Екатерина Васильевна Старикова (вдова Соломона Константиновича) так пишет об истории создания книги: «… за три дня до смерти С.К. неожиданно задумчиво сказал: “Вот написал я три очерка о людях, а не о книгах. Написал бы четвертый, можно было бы издать книжечку” … И когда С.К. не стало, меня, кроме самого горя, тоски о нем, не оставляла мысль о его последнем желании. И когда я увидела отклики на его кончину в газетах, в Интернете, вспомнила некоторые интервью с ним, появившиеся в последние годы его жизни, — я решила соединить вместе его воспоминания об ушедших людях, бывших ему интересными, и мнения его читателей, взявших на себя труд запечатлеть в слове хоть некоторые его черты. Пусть, как он хотел, будет еще одна “его” книжечка».

«Книжечка» получилась замечательной – в неброском сером переплете с черно-белой фотографией Соломона Константиновича на обложке – обаятельная, чуть ироничная улыбка того, кто «сам рассмешиваться рад» (из мемуара Ольги Канунниковой), вдумчивый, мягкий, понимающий взгляд – что-то в нем есть от мудрого раввина.

В книге голоса любящих Апта людей – близких ему (Екатерины Стариковой, Бориса Рунина, Виктора Шкловского, Бориса Сучкова, Михаила Гаспарова, Виктора Топорова, Андрея Анпилова, Михаила Рудницкого, Геннадия Трифонова, Эмиля Казанджана, Ольги Канунниковой) и незнакомых (автора предисловия Сергея Бочарова, Григория Дашевского, Эрики Манн, Петра Мамрадзе, Любови Сумм, Александра Иличевского) – звучат вместе с аптовским негромким и внятным голосом и в беседах с Натальей Громовой, Анной Шибаровой, Еленой Калашниковой, Анкой Максайн и Кристиной Нисмак, Марией Терещенко, Санджаром Янышевым, и в его собственных мемуарах – о преподавателях факультета классической филологии МГУ, который он окончил, и в воспоминаниях о Вере Пановой и Борисе Слуцком.

• УСЛОВИЕ ЗАДАНИЯ: Перепишите дословно фрагмент текста о книге Соломона Апта — от слов "В книге голоса" до слов "и Борисе Слуцком." включительно.

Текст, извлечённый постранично

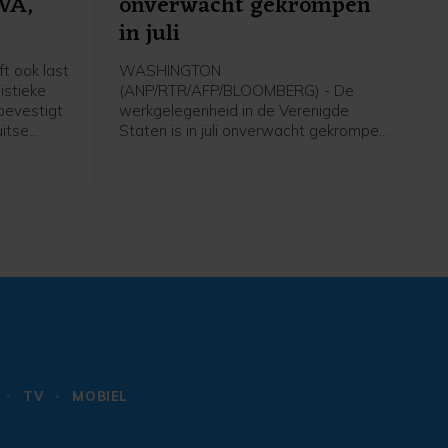
EVA,
onverwacht gekrompen
in juli
t ook last
WASHINGTON
istieke
(ANP/RTR/AFP/BLOOMBERG) - De
bevestigt
werkgelegenheid in de Verenigde
itse
Staten is in juli onverwacht gekrompen
t ANP.
en het groeicijfer van juni is flink naar
beneden bijgesteld. Volgens de
 webshop
Amerikaanse overheid nam het aantal
e
arbeidsplaatsen vorige maand met
m later
23.000 af, terwijl economen juist op
dat
een toename van ongeveer 80.000
et door
banen hadden gerekend. In juni ging
het om een aanwas met 20.000
banen. Voor die maand werd eerder
een groei met 57.000 arbeidsplaatsen
gemeld.
TV
MOBIEL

• ОТВЕТ НА ЗАДАНИЕ:
В книге голоса любящих Апта людей – близких ему (Екатерины Стариковой, Бориса Рунина, Виктора Шкловского, Бориса Сучкова, Михаила Гаспарова, Виктора Топорова, Андрея Анпилова, Михаила Рудницкого, Геннадия Трифонова, Эмиля Казанджана, Ольги Канунниковой) и незнакомых (автора предисловия Сергея Бочарова, Григория Дашевского, Эрики Манн, Петра Мамрадзе, Любови Сумм, Александра Иличевского) – звучат вместе с аптовским негромким и внятным голосом и в беседах с Натальей Громовой, Анной Шибаровой, Еленой Калашниковой, Анкой Максайн и Кристиной Нисмак, Марией Терещенко, Санджаром Янышевым, и в его собственных мемуарах – о преподавателях факультета классической филологии МГУ, который он окончил, и в воспоминаниях о Вере Пановой и Борисе Слуцком.